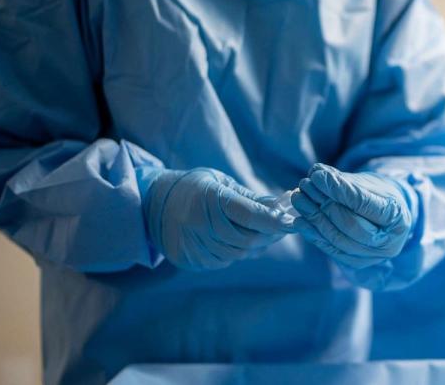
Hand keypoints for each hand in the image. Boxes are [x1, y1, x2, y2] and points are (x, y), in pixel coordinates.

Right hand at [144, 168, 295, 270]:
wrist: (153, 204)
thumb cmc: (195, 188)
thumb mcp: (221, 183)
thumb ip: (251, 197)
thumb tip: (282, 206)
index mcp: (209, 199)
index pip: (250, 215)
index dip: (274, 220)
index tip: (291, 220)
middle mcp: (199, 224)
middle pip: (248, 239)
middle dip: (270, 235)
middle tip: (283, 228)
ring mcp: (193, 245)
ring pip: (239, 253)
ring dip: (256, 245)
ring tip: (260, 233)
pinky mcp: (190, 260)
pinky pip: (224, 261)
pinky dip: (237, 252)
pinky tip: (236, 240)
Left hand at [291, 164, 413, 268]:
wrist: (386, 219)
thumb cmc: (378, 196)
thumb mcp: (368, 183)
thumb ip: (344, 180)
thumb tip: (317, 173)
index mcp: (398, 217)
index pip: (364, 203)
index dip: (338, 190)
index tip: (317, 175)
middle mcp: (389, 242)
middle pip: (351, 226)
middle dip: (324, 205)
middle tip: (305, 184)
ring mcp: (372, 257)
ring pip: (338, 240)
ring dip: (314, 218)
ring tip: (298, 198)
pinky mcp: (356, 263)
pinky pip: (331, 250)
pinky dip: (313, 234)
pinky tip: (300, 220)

:: TASK ITEM ::
Set down, word for word and with no other lines, the listing from the line marked by "pinky pip: (224, 261)" through its final line.

:: COMPLETED EXERCISE ::
pinky pip: (224, 261)
pinky dip: (237, 252)
pinky tip: (236, 240)
Left hand at [291, 164, 413, 268]:
wrist: (386, 219)
thumb cmc: (378, 196)
thumb mcp: (368, 183)
thumb ip: (344, 180)
thumb tip: (317, 173)
index mcp: (398, 217)
index pip: (364, 203)
index dip: (338, 190)
index tip: (317, 175)
middle mcp: (389, 242)
middle pip: (351, 226)
middle dip: (324, 205)
middle tip: (305, 184)
ring mcp: (372, 257)
ring pip: (338, 240)
ring dip: (314, 218)
ring tip: (298, 198)
pinky mcp: (356, 263)
pinky pip: (331, 250)
pinky dip: (313, 234)
pinky tip: (300, 220)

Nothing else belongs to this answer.